W homilii wygłoszone w czasie mszy św. w rzymskiej bazylice św. Pawła za Murami abp Sławoj Leszek Głódź wskazał, że biskupi często są źle rozumiani, ośmieszani, wyszydzani i oskarżani. 
- Każdy z nas na różny sposób i w różnym czasie tego doznaje lub doznawał - powiedział metropolita gdański. - Mogę to odnieść także do siebie - dodał. 
Abp Głódź podkreślił, że polscy biskupi mogą uczyć się od św. Pawła jak głosić Ewangelię, nie tracić ducha w obliczu przeciwności i służyć ludziom.
- Kościół potrzebuje przewodników, którzy są w sposób szczególny za niego odpowiedzialni i poświęcają mu całą swoją służbę, a funkcja ta wiąże się także z koniecznością dźwigania Chrystusowego krzyża - stwierdził.

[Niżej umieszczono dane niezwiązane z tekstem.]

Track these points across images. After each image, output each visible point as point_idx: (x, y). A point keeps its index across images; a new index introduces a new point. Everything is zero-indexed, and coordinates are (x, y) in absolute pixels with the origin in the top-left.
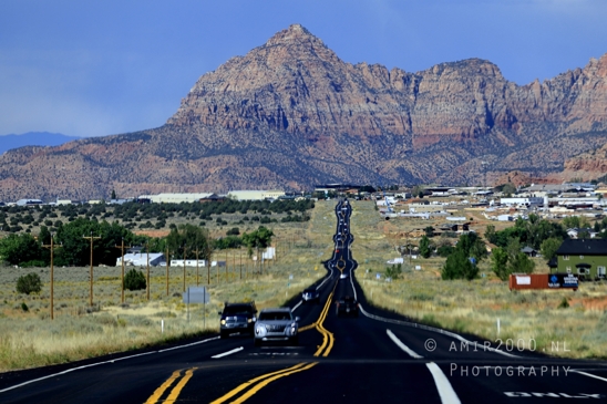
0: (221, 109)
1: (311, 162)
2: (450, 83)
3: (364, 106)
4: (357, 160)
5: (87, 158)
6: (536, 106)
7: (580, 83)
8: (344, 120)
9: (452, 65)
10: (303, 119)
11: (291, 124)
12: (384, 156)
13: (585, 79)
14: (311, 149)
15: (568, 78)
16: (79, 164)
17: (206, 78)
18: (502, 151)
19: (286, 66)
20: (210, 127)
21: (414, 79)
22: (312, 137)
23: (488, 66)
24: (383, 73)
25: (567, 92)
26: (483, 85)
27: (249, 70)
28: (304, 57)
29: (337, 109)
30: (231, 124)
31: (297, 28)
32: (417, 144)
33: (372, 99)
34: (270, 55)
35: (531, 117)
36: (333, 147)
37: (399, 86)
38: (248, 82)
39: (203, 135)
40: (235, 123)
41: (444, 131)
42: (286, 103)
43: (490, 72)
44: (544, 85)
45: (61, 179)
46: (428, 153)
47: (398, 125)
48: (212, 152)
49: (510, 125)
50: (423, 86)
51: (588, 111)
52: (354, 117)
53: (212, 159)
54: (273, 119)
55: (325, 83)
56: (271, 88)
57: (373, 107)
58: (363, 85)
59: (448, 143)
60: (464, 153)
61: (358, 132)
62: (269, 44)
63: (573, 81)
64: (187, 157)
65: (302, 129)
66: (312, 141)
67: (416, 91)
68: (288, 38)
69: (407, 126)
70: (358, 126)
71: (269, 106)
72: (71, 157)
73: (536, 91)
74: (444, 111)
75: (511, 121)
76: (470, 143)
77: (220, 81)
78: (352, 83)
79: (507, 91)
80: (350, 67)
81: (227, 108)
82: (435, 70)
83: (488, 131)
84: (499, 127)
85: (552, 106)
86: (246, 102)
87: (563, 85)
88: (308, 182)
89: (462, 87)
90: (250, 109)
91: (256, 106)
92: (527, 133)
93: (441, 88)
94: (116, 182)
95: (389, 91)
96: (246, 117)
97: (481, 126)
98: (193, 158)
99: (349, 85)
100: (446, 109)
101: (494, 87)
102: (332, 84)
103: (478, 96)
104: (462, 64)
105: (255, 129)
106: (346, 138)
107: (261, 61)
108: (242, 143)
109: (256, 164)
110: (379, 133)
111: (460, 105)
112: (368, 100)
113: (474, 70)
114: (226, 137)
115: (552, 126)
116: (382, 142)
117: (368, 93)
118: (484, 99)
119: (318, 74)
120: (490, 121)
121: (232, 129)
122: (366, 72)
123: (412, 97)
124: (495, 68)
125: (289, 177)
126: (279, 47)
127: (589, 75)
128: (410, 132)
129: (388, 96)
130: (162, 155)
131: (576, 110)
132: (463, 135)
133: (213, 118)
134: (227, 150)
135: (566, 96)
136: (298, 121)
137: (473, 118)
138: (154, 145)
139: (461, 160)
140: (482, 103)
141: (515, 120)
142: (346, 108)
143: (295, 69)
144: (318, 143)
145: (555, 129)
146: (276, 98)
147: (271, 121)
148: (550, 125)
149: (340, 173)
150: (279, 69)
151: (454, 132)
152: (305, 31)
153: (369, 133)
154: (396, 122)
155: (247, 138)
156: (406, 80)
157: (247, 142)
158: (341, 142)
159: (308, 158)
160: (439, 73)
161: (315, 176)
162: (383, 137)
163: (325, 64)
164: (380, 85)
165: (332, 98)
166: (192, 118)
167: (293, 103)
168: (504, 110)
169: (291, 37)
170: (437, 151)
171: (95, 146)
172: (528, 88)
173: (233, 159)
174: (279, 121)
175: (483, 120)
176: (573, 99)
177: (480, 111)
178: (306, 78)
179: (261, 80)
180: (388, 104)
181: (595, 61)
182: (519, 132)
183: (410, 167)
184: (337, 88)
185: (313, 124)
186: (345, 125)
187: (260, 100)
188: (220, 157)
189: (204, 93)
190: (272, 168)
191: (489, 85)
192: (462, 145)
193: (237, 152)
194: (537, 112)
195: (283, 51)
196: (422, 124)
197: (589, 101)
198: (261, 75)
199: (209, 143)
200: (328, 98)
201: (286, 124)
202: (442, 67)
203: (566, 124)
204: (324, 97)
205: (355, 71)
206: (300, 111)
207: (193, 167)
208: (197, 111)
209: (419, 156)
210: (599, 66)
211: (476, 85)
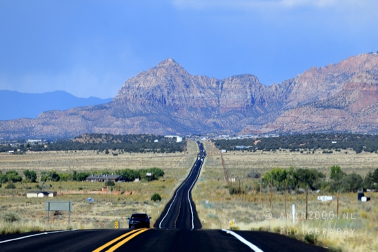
0: (139, 96)
1: (176, 119)
2: (235, 85)
3: (199, 95)
4: (196, 118)
5: (83, 117)
6: (273, 95)
7: (293, 85)
8: (190, 101)
9: (237, 76)
10: (173, 100)
11: (167, 102)
12: (208, 117)
13: (295, 83)
14: (176, 114)
15: (288, 83)
16: (80, 120)
17: (130, 81)
18: (257, 115)
19: (165, 77)
20: (134, 104)
21: (221, 82)
22: (176, 108)
23: (253, 77)
24: (207, 80)
25: (287, 89)
26: (250, 86)
27: (149, 78)
28: (173, 73)
29: (187, 96)
31: (170, 60)
32: (222, 112)
33: (202, 91)
34: (158, 71)
35: (272, 100)
36: (185, 113)
37: (214, 85)
38: (149, 84)
39: (131, 108)
40: (144, 103)
41: (233, 106)
42: (165, 93)
43: (254, 80)
44: (277, 86)
45: (73, 126)
46: (225, 116)
47: (214, 103)
48: (135, 115)
49: (262, 103)
50: (225, 86)
51: (296, 98)
52: (195, 99)
53: (135, 118)
55: (182, 84)
56: (159, 87)
57: (203, 95)
58: (199, 85)
59: (235, 111)
60: (242, 115)
61: (196, 106)
62: (158, 66)
63: (290, 84)
64: (124, 117)
65: (172, 105)
66: (176, 110)
67: (222, 88)
68: (167, 64)
69: (218, 103)
70: (196, 103)
71: (158, 95)
72: (76, 116)
73: (274, 88)
74: (234, 97)
75: (262, 101)
76: (244, 111)
77: (136, 82)
78: (194, 85)
79: (261, 89)
80: (193, 77)
81: (141, 95)
82: (230, 79)
83: (252, 106)
84: (257, 105)
85: (280, 95)
86: (148, 93)
87: (285, 86)
88: (175, 128)
89: (241, 87)
90: (151, 97)
91: (153, 95)
92: (270, 107)
93: (232, 87)
94: (95, 127)
95: (210, 88)
96: (149, 100)
97: (249, 104)
98: (128, 118)
100: (235, 96)
101: (255, 87)
102: (185, 85)
103: (248, 91)
104: (242, 76)
105: (153, 105)
106: (191, 109)
107: (155, 74)
108: (148, 111)
109: (153, 121)
110: (205, 106)
111: (240, 95)
112: (201, 92)
113: (247, 79)
114: (140, 108)
115: (280, 104)
116: (207, 111)
117: (201, 89)
118: (251, 92)
119: (179, 80)
120: (253, 101)
121: (143, 105)
122: (200, 79)
123: (220, 91)
124: (256, 78)
125: (168, 126)
126: (162, 68)
127: (297, 82)
128: (219, 106)
129: (210, 90)
130: (114, 116)
131: (291, 97)
132: (241, 108)
133: (135, 100)
134: (141, 114)
135: (287, 91)
136: (171, 101)
137: (246, 100)
138: (111, 111)
139: (240, 119)
140: (250, 94)
141: (264, 101)
142: (191, 95)
143: (169, 78)
144: (179, 111)
145: (282, 105)
146: (161, 91)
147: (159, 101)
148: (279, 103)
149: (188, 124)
150: (162, 78)
151: (237, 106)
152: (174, 61)
153: (201, 106)
154: (213, 101)
155: (149, 109)
156: (218, 83)
158: (189, 110)
159: (175, 117)
160: (232, 80)
161: (178, 125)
162: (207, 108)
163: (182, 76)
164: (206, 85)
166: (126, 100)
167: (168, 93)
168: (259, 97)
170: (230, 115)
171: (85, 112)
172: (270, 87)
173: (145, 118)
174: (163, 101)
175: (250, 101)
176: (290, 92)
177: (249, 97)
178: (174, 82)
179: (154, 83)
180: (210, 94)
181: (299, 75)
182: (266, 106)
183: (218, 122)
184: (187, 86)
185: (177, 102)
186: (191, 103)
187: (154, 92)
188: (139, 117)
189: (129, 87)
190: (160, 122)
191: (253, 86)
192: (241, 112)
193: (145, 115)
194: (274, 98)
195: (164, 70)
196: (224, 103)
197: (296, 93)
198: (154, 80)
199: (134, 111)
200: (184, 91)
201: (165, 102)
202: (233, 77)
203: (287, 103)
204: (181, 90)
205: (195, 79)
206: (171, 97)
207: (128, 121)
208: (128, 97)
209: (222, 117)
210: (301, 78)
211: (248, 86)
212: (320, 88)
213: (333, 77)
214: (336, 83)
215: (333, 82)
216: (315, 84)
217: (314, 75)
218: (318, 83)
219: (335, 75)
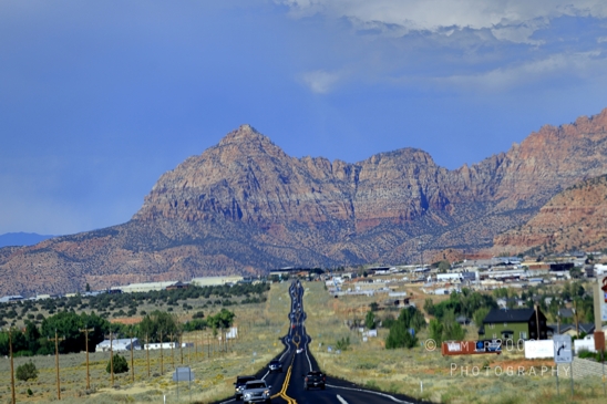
0: (181, 204)
1: (265, 249)
2: (386, 171)
3: (310, 195)
4: (306, 244)
5: (61, 255)
6: (466, 188)
7: (505, 166)
8: (293, 209)
9: (388, 154)
10: (256, 209)
11: (245, 215)
12: (330, 240)
13: (509, 162)
14: (264, 236)
15: (494, 162)
16: (53, 261)
17: (166, 177)
18: (436, 231)
19: (238, 163)
20: (172, 221)
21: (353, 169)
22: (264, 225)
23: (421, 154)
24: (325, 164)
25: (493, 174)
26: (417, 172)
27: (205, 167)
28: (254, 154)
29: (286, 199)
30: (191, 216)
31: (246, 128)
32: (360, 228)
33: (317, 188)
34: (223, 153)
35: (462, 198)
36: (284, 234)
37: (341, 175)
38: (205, 179)
39: (168, 230)
40: (194, 216)
41: (384, 215)
42: (239, 195)
43: (423, 159)
44: (473, 169)
45: (38, 276)
46: (370, 235)
47: (342, 211)
48: (175, 243)
49: (443, 206)
50: (362, 175)
51: (514, 191)
52: (302, 206)
53: (175, 249)
54: (228, 211)
55: (273, 176)
56: (225, 183)
57: (318, 196)
58: (308, 176)
59: (387, 226)
60: (402, 234)
61: (305, 219)
62: (221, 143)
63: (498, 164)
64: (152, 249)
65: (255, 219)
66: (264, 230)
67: (356, 180)
68: (239, 138)
69: (350, 212)
70: (305, 213)
71: (224, 199)
72: (46, 255)
73: (465, 174)
74: (383, 197)
75: (444, 203)
76: (407, 225)
77: (179, 179)
78: (299, 176)
79: (439, 176)
80: (296, 161)
81: (186, 203)
82: (373, 160)
83: (423, 213)
84: (433, 209)
85: (480, 188)
86: (203, 196)
87: (489, 168)
88: (263, 266)
89: (398, 174)
90: (207, 203)
91: (212, 200)
92: (459, 213)
93: (379, 176)
94: (88, 276)
95: (332, 181)
96: (204, 210)
97: (417, 209)
98: (158, 250)
99: (296, 177)
100: (384, 195)
101: (427, 173)
102: (280, 177)
103: (413, 181)
104: (397, 153)
105: (213, 220)
106: (296, 225)
107: (216, 159)
108: (203, 234)
109: (215, 253)
110: (325, 220)
111: (396, 190)
112: (313, 190)
113: (408, 159)
114: (186, 228)
115: (481, 205)
116: (328, 227)
117: (313, 184)
118: (418, 184)
119: (267, 169)
120: (425, 204)
121: (192, 221)
122: (310, 165)
123: (353, 185)
124: (427, 156)
125: (245, 262)
126: (231, 147)
127: (512, 158)
128: (352, 217)
129: (331, 186)
130: (129, 248)
131: (502, 190)
132: (401, 218)
133: (174, 212)
134: (188, 241)
135: (493, 178)
136: (251, 211)
137: (409, 201)
138: (121, 239)
139: (400, 241)
140: (417, 188)
141: (448, 202)
142: (294, 197)
143: (246, 165)
144: (270, 230)
145: (484, 208)
146: (230, 191)
147: (227, 212)
148: (479, 205)
149: (291, 256)
150: (232, 165)
151: (392, 215)
153: (315, 220)
154: (340, 208)
155: (206, 229)
156: (347, 170)
157: (206, 232)
158: (291, 229)
159: (263, 244)
160: (377, 163)
161: (269, 261)
162: (328, 223)
163: (273, 159)
164: (324, 176)
165: (281, 190)
166: (155, 213)
167: (246, 195)
168: (437, 193)
169: (241, 136)
170: (378, 233)
171: (68, 243)
172: (458, 172)
173: (195, 248)
174: (234, 212)
175: (418, 203)
176: (499, 180)
177: (415, 195)
178: (256, 173)
179: (216, 177)
180: (332, 192)
181: (517, 145)
182: (452, 212)
183: (354, 249)
184: (285, 180)
185: (265, 214)
186: (294, 213)
187: (215, 193)
188: (182, 247)
189: (165, 190)
190: (230, 255)
191: (422, 171)
192: (401, 227)
193: (199, 242)
194: (468, 193)
195: (235, 150)
196: (364, 209)
197: (513, 182)
198: (215, 172)
199: (171, 235)
200: (277, 190)
201: (240, 215)
202: (379, 157)
203: (494, 204)
204: (273, 188)
205: (301, 165)
206: (252, 203)
207: (158, 258)
208: (159, 207)
209: (362, 238)
210: (521, 150)
211: (411, 171)
212: (563, 167)
213: (590, 143)
214: (598, 156)
215: (590, 153)
216: (552, 161)
217: (547, 142)
218: (558, 158)
219: (596, 138)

- Przed przyjazdem do Rzymu prasa pisała, że biskupi jadą do Rzymu, gdzie papież im pogrozi palcem, a my przybyliśmy do papieża Franciszka jak do ojca - podsumował abp Głódź. We mszy św., w bazylice św. Pawła za Murami, uczestniczyli polscy biskupi składający w Watykanie wizytę ad limina Apostolorum.